L-carnitine is the only known substance that allows fatty acids to cross the mitochondrial membrane, and therefore deficiencies must be avoided.
Another way in which carnitine is used in energy production is in the Krebs cycle itself. Part of this cycle involves the conversion of guanine diphosphate to the higher energy form guanine triphosphate. In this way energy can be stored in much the same way as it is in the conversion of ADP to ATP. Succinyl CoA is involved in this conversion, and one of the by-products of it is a corresponding succinate, that is then converted to a fumarate by the action of L-carnitine fumarate. Carnitine, therefore, has two parts to play in the production of long-term energy from the fatty acids contained in body fats.
Since the fatty acid triglycerides contained in body fats are a major source of energy in the heart and skeletal muscles, it is easy to understand how L-carnitine is believed to lead to the increased energy levels required for stamina and staying power. A major reason for its effect on longer-term or extended energy requirements is that in enabling stored body fats to be used for immediate and longer-term energy requirements, L-carnitine allows emergency glycogen stores to be retained for use once immediate fatty acid supplies or those of carnitine have been depleted, and so allows the energy supply to be extended even farther. Research has also suggested that the amino acid can possibly be used to treat liver and kidney disease, diabetes and chronic fatigue syndrome.
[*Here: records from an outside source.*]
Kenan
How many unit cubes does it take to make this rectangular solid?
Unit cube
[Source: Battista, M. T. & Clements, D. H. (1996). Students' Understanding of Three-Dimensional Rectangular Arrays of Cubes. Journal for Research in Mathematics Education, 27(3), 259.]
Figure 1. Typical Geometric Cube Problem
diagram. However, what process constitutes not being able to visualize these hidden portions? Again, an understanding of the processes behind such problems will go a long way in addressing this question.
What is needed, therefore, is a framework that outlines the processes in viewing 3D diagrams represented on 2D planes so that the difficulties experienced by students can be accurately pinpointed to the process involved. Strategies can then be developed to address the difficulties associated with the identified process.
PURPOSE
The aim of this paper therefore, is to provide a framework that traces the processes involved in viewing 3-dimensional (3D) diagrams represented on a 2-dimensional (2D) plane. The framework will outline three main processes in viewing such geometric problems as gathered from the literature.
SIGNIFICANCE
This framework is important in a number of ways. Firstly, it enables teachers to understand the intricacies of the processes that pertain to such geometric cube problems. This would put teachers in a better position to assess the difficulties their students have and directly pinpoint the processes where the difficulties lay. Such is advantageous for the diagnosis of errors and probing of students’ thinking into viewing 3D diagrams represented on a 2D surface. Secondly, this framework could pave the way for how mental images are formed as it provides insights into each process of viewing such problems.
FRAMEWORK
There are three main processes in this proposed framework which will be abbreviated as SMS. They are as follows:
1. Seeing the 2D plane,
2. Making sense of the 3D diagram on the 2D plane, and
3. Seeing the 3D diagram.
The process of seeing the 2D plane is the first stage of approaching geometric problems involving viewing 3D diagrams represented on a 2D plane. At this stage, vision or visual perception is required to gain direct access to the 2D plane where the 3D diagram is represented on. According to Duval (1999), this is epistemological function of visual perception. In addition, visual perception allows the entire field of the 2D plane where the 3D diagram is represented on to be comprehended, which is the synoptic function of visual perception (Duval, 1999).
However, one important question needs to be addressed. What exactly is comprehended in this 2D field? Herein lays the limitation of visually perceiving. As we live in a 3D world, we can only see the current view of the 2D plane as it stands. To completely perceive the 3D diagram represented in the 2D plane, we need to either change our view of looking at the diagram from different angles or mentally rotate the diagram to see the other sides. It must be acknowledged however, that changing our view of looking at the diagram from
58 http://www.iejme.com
As with many supplements, the question is often asked how does L-carnitine work in practice as opposed to the claims made for it by the supplement providers? Recent research indicates mixed results, but sufficient to justify its use. It is generally accepted that a supplement is necessary when there is a deficiency, but once that deficiency has been corrected further intake is unnecessary. However, it is also believed that during long and extended periods of exercise a carnitine deficiency does occur as L-carnitine is used up, and the supplement is necessary to ensure sufficient energy supply throughout the period of exercise.
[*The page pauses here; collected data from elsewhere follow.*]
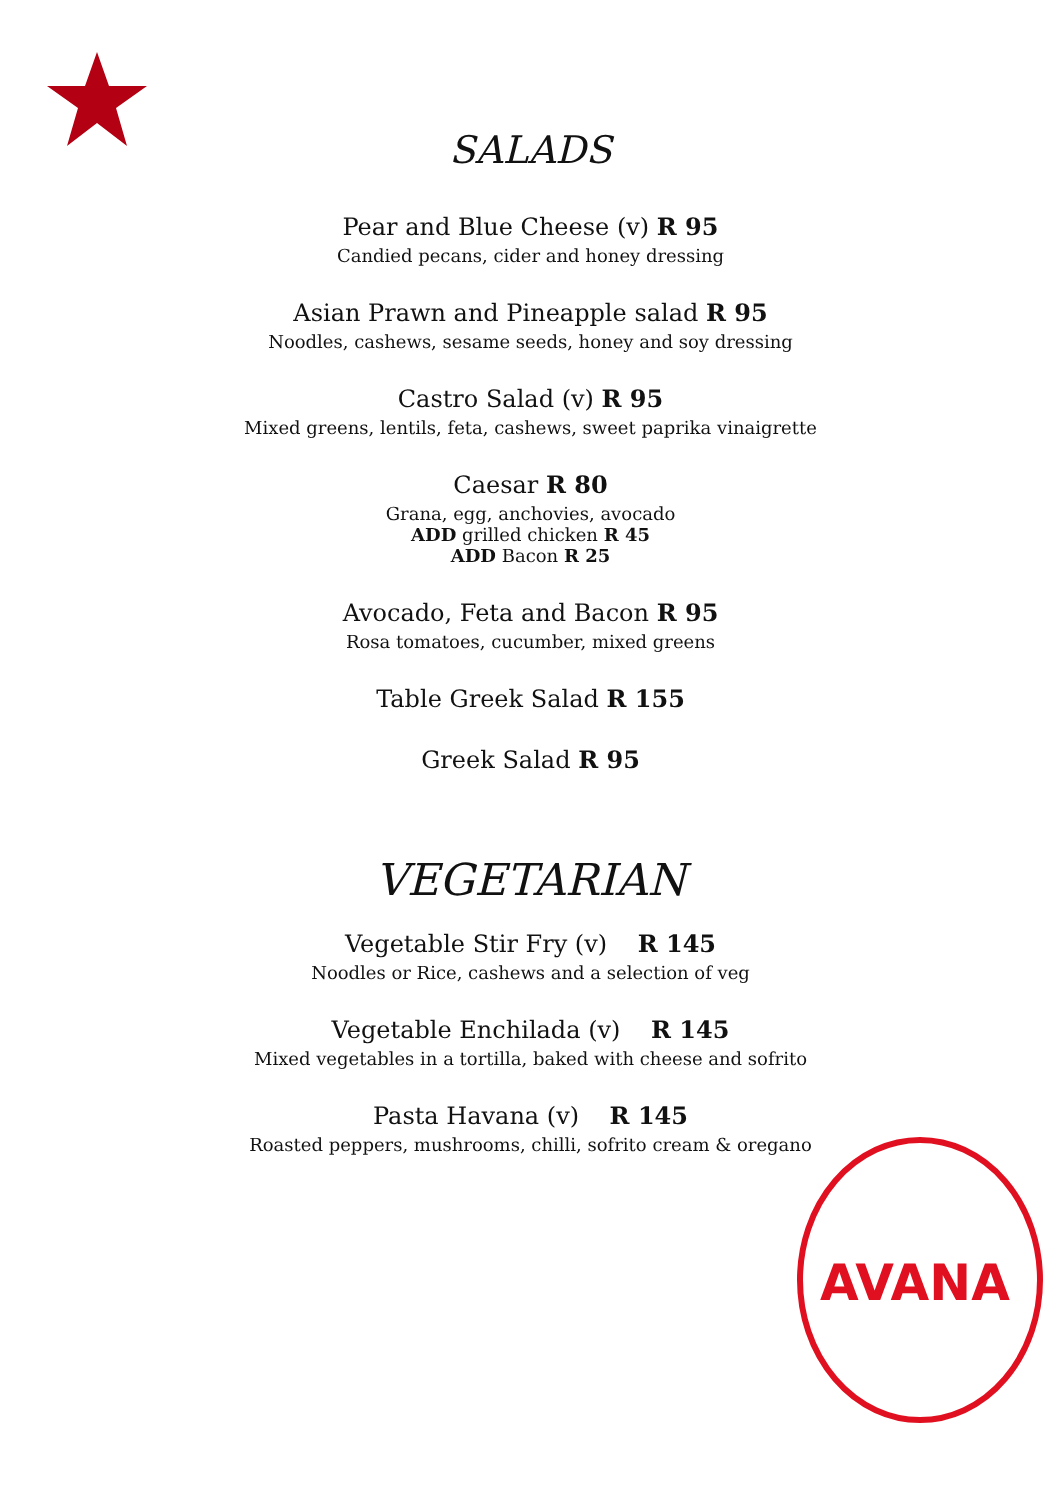AVANA
SALADS
Pear and Blue Cheese (v) R 95
Candied pecans, cider and honey dressing
Asian Prawn and Pineapple salad R 95
Noodles, cashews, sesame seeds, honey and soy dressing
Castro Salad (v) R 95
Mixed greens, lentils, feta, cashews, sweet paprika vinaigrette
Caesar R 80
Grana, egg, anchovies, avocado
ADD grilled chicken R 45
ADD Bacon R 25
Avocado, Feta and Bacon R 95
Rosa tomatoes, cucumber, mixed greens
Table Greek Salad R 155
Greek Salad R 95
VEGETARIAN
Vegetable Stir Fry (v) R 145
Noodles or Rice, cashews and a selection of veg
Vegetable Enchilada (v) R 145
Mixed vegetables in a tortilla, baked with cheese and sofrito
Pasta Havana (v) R 145
Roasted peppers, mushrooms, chilli, sofrito cream & oregano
There has also been a case reported in the Journal of Clinical Neurology (Negoro, Tsuda, Kato & Morimatsu, 1995) where a deficiency, caused by anorexia nervosa damaging the liver to the extent that it was unable to synthesize L-carnitine, was remedied by means of an oral supplement. Studies on endurance athletes have been mixed, ranging from no effect to L-carnitine being found to promote weight loss.
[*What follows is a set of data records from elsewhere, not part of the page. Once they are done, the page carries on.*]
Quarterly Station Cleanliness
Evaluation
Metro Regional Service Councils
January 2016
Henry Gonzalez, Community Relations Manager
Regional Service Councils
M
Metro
Carnitine has no unknown harmful side effects, and has been studied for medical applications other than as an energy supplement. For example it possesses extensive antioxidant properties, and can be used as a supplement against oxidative stress and the prevention of the lipid peroxidation that is a precursor to atherosclerosis.
Its use in osteoporosis and reducing bone mass is also being studied. The concentration of L-carnitine diminishes with age, and affects fatty acid metabolism in a number of tissues. Bones are particularly affected since they require continuous reconstruction. Without detailing the biochemistry involved in this, administration of carnitine helps to reduce the speed by which this occurs. Trials are so far been carried out only on animals.
In studies on both healthy volunteers and patients with type II diabetes, L-carnitine was found to improve storage of glucose in both groups, although its oxidation increased only in the group with diabetes. Other studies carried out include improving the function of neurotransmitters in the brains of elderly patients and in the treatment of Alzheimer's and Parkinson's disease, and other neurological disorders.
In conclusion then, although the jury is out on the use of L-carnitine is an energy-giving or weight-loss supplement, it appears to be effective where the body's stores of carnitine could be depleted such as with long-term exercise, natural deficiencies or deficiencies caused through age. It is also under study in the treatment of various medical conditions. On balance, it would appear that the prospective benefits of L-carnitine render it worthy of use.